Requirement> Search the listing below for the line containing "Look for a false". From there through the line containing "One neuron or", transcribe every line exactly, both ends included.
*** Records provided ***
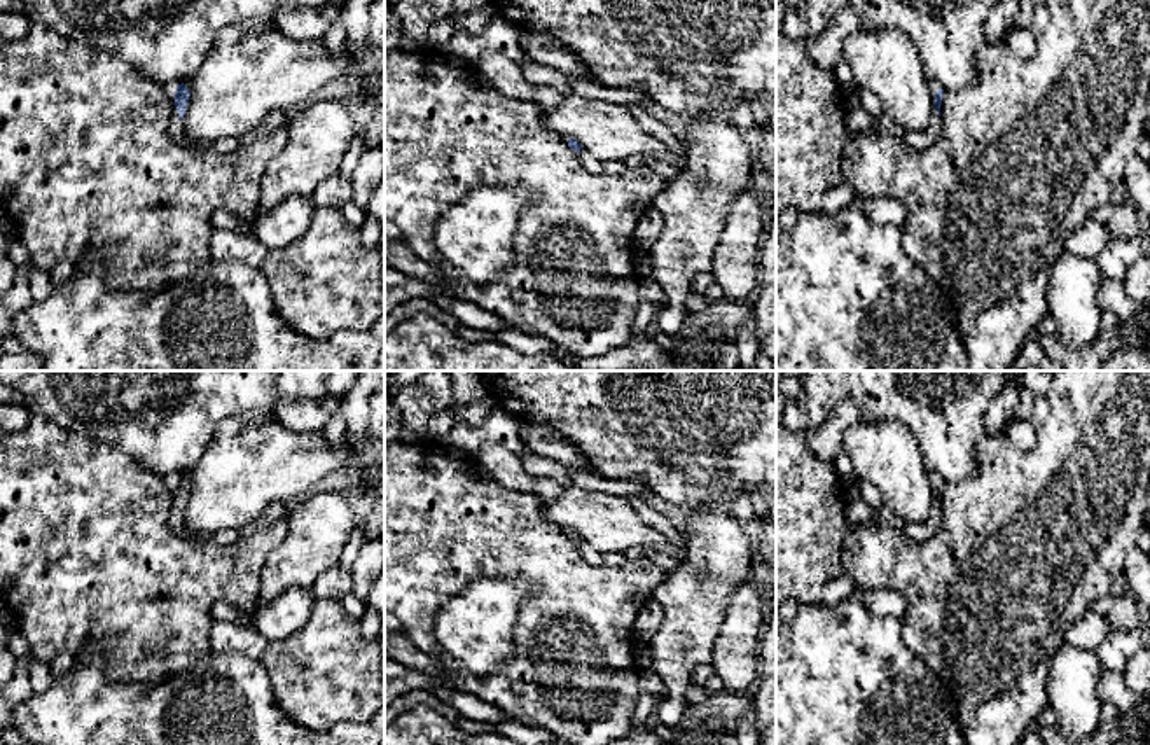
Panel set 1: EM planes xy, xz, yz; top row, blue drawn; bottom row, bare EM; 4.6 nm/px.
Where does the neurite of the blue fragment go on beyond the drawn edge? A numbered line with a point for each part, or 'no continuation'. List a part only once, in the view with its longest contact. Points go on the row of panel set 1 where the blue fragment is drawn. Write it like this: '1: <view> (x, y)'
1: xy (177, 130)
***
*** Records provided ***
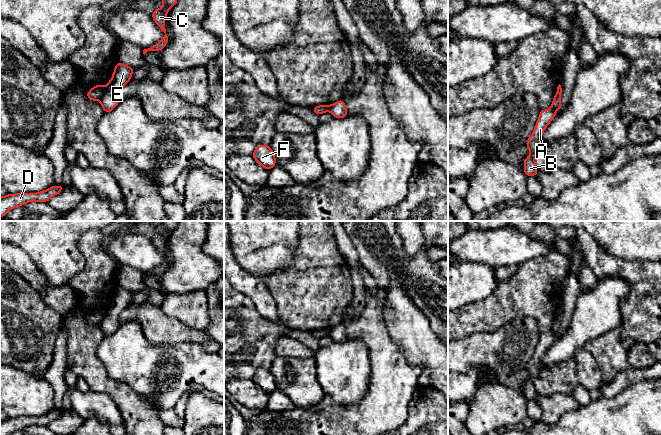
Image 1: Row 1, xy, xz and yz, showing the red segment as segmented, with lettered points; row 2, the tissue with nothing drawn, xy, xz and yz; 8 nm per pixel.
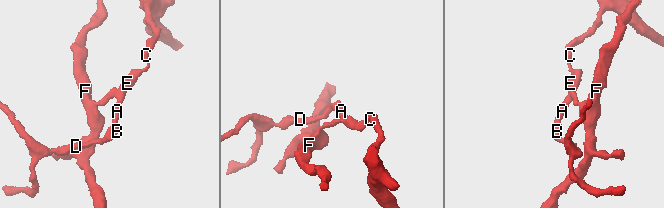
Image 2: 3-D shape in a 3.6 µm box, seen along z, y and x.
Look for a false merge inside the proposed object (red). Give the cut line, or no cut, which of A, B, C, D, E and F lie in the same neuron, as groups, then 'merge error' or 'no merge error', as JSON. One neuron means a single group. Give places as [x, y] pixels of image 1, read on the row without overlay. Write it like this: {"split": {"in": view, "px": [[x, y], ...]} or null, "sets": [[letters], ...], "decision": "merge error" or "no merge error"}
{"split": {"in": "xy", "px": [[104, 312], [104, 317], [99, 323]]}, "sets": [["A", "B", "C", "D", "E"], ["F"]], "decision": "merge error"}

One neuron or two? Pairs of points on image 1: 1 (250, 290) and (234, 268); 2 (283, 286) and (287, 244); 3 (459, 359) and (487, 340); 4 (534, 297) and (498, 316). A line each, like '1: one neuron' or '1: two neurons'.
***
Exercise solution>
Look for a false merge inside the proposed object (red). Give the cut line, or no cut, which of A, B, C, D, E and F lie in the same neuron, as groups, then 'merge error' or 'no merge error', as JSON. One neuron means a single group. Give places as [x, y] pixels of image 1, read on the row without overlay. Write it like this: {"split": {"in": view, "px": [[x, y], ...]} or null, "sets": [[letters], ...], "decision": "merge error" or "no merge error"}
{"split": {"in": "xy", "px": [[104, 312], [104, 317], [99, 323]]}, "sets": [["A", "B", "C", "D", "E"], ["F"]], "decision": "merge error"}

One neuron or two? Pairs of points on image 1: 1 (250, 290) and (234, 268); 2 (283, 286) and (287, 244); 3 (459, 359) and (487, 340); 4 (534, 297) and (498, 316). A line each, like '1: one neuron' or '1: two neurons'.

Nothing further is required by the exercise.